You are given an integer array nums.

You are allowed to delete any number of elements from nums without making it empty. After performing the deletions, select a subarray of nums such that:

  1. All elements in the subarray are unique.
  2. The sum of the elements in the subarray is maximized.

Return the maximum sum of such a subarray.

 

Example 1:

Input: nums = [1,2,3,4,5]

Output: 15

Explanation:

Select the entire array without deleting any element to obtain the maximum sum.

Example 2:

Input: nums = [1,1,0,1,1]

Output: 1

Explanation:

Delete the element nums[0] == 1, nums[1] == 1, nums[2] == 0, and nums[3] == 1. Select the entire array [1] to obtain the maximum sum.

Example 3:

Input: nums = [1,2,-1,-2,1,0,-1]

Output: 3

Explanation:

Delete the elements nums[2] == -1 and nums[3] == -2, and select the subarray [2, 1] from [1, 2, 1, 0, -1] to obtain the maximum sum.

 

Constraints:

  • 1 <= nums.length <= 100
  • -100 <= nums[i] <= 100

Solutions

Solution 1: Greedy + Hash Table

We first find the maximum value $\textit{mx}$ in the array.
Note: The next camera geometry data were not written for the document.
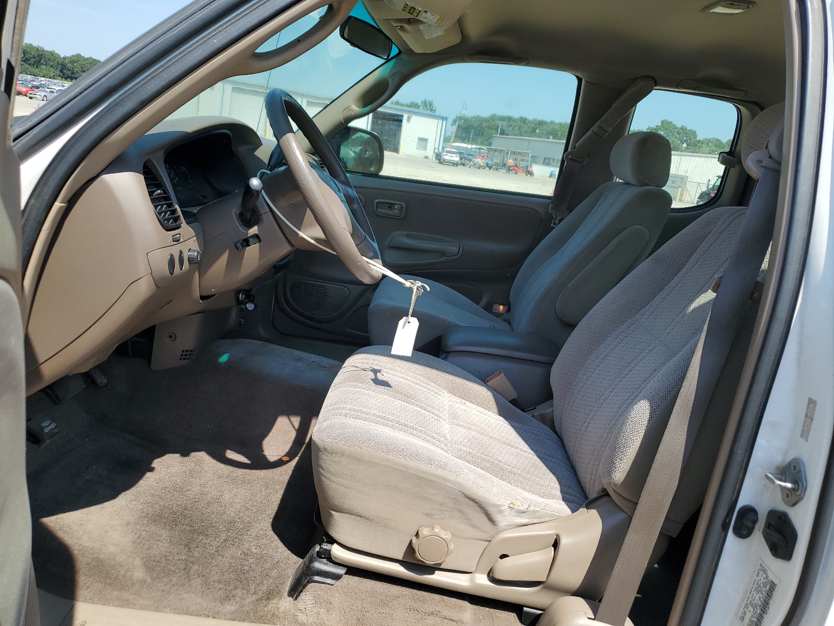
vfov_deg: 53.1
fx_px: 626
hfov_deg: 67.3
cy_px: 313
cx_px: 417
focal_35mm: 26
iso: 50
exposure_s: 1/2000
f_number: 1.5
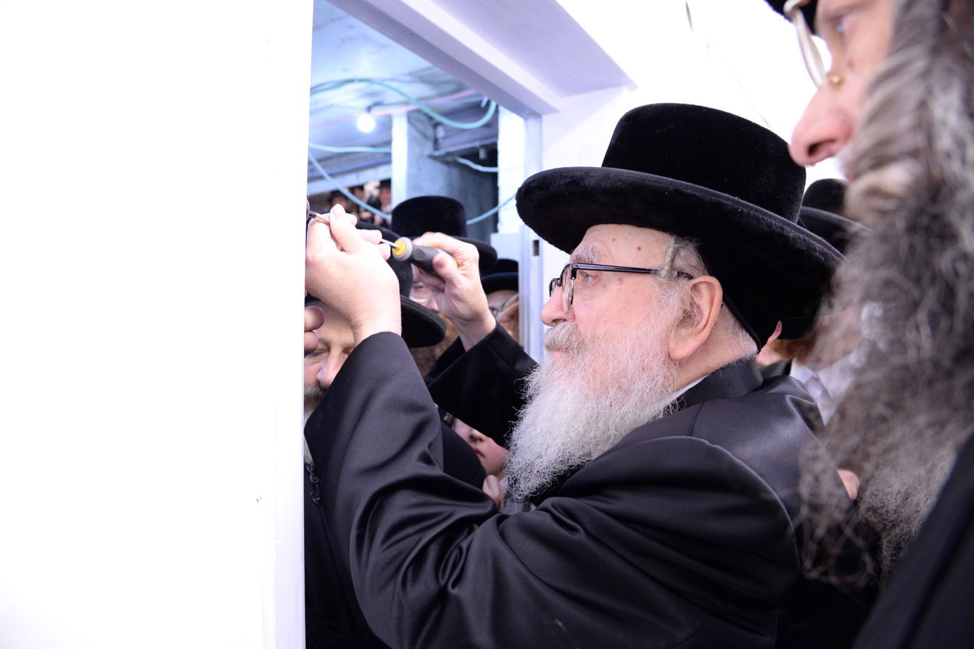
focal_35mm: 24
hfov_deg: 73.8
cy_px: 324
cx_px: 487
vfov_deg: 53.1
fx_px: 649
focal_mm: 24
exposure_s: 1/80
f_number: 4.5
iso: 2000
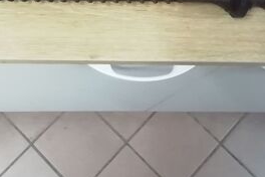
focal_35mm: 51
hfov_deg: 38.6
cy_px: 48
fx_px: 375
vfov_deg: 26.2
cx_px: 94
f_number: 2.4
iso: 500
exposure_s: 1/20
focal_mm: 2.25
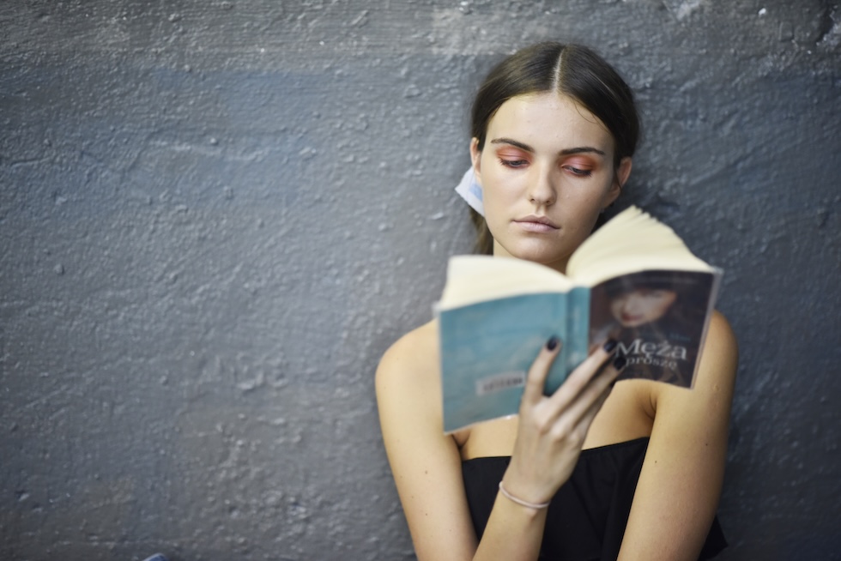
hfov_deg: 19.5
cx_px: 420
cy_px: 280
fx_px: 2453
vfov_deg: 13.0
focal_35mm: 105
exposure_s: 1/125
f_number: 1.4
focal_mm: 105
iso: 1000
If $\textit{mx} \leq 0$, then all elements in the array are less than or equal to 0. Since we need to select a non-empty subarray with the maximum element sum, the maximum element sum would be $\textit{mx}$.

If $\textit{mx} > 0$, then we need to find all distinct positive integers in the array such that their sum is maximized. We can use a hash table $\textit{s}$ to record all distinct positive integers, and then iterate through the array, adding up all distinct positive integers.

The time complexity is $O(n)$, and the space complexity is $O(n)$. Where $n$ is the length of the array $\textit{nums}$.

Python3

class Solution:
    def maxSum(self, nums: List[int]) -> int:
        mx = max(nums)
        if mx <= 0:
            return mx
        ans = 0
        s = set()
        for x in nums:
            if x < 0 or x in s:
                continue
            ans += x
            s.add(x)
        return ans

Java

class Solution {
    public int maxSum(int[] nums) {
        int mx = Arrays.stream(nums).max().getAsInt();
        if (mx <= 0) {
            return mx;
        }
        boolean[] s = new boolean[201];
        int ans = 0;
        for (int x : nums) {
            if (x < 0 || s[x]) {
                continue;
            }
            ans += x;
            s[x] = true;
        }
        return ans;
    }
}

C++

class Solution {
public:
    int maxSum(vector<int>& nums) {
        int mx = ranges::max(nums);
        if (mx <= 0) {
            return mx;
        }
        unordered_set<int> s;
        int ans = 0;
        for (int x : nums) {
            if (x < 0 || s.contains(x)) {
                continue;
            }
            ans += x;
            s.insert(x);
        }
        return ans;
    }
};

Go

func maxSum(nums []int) (ans int) {
	mx := slices.Max(nums)
	if mx <= 0 {
		return mx
	}
	s := make(map[int]bool)
	for _, x := range nums {
		if x < 0 || s[x] {
			continue
		}
		ans += x
		s[x] = true
	}
	return
}

TypeScript

function maxSum(nums: number[]): number {
    const mx = Math.max(...nums);
    if (mx <= 0) {
        return mx;
    }
    const s = new Set<number>();
    let ans: number = 0;
    for (const x of nums) {
        if (x < 0 || s.has(x)) {
            continue;
        }
        ans += x;
        s.add(x);
    }
    return ans;
}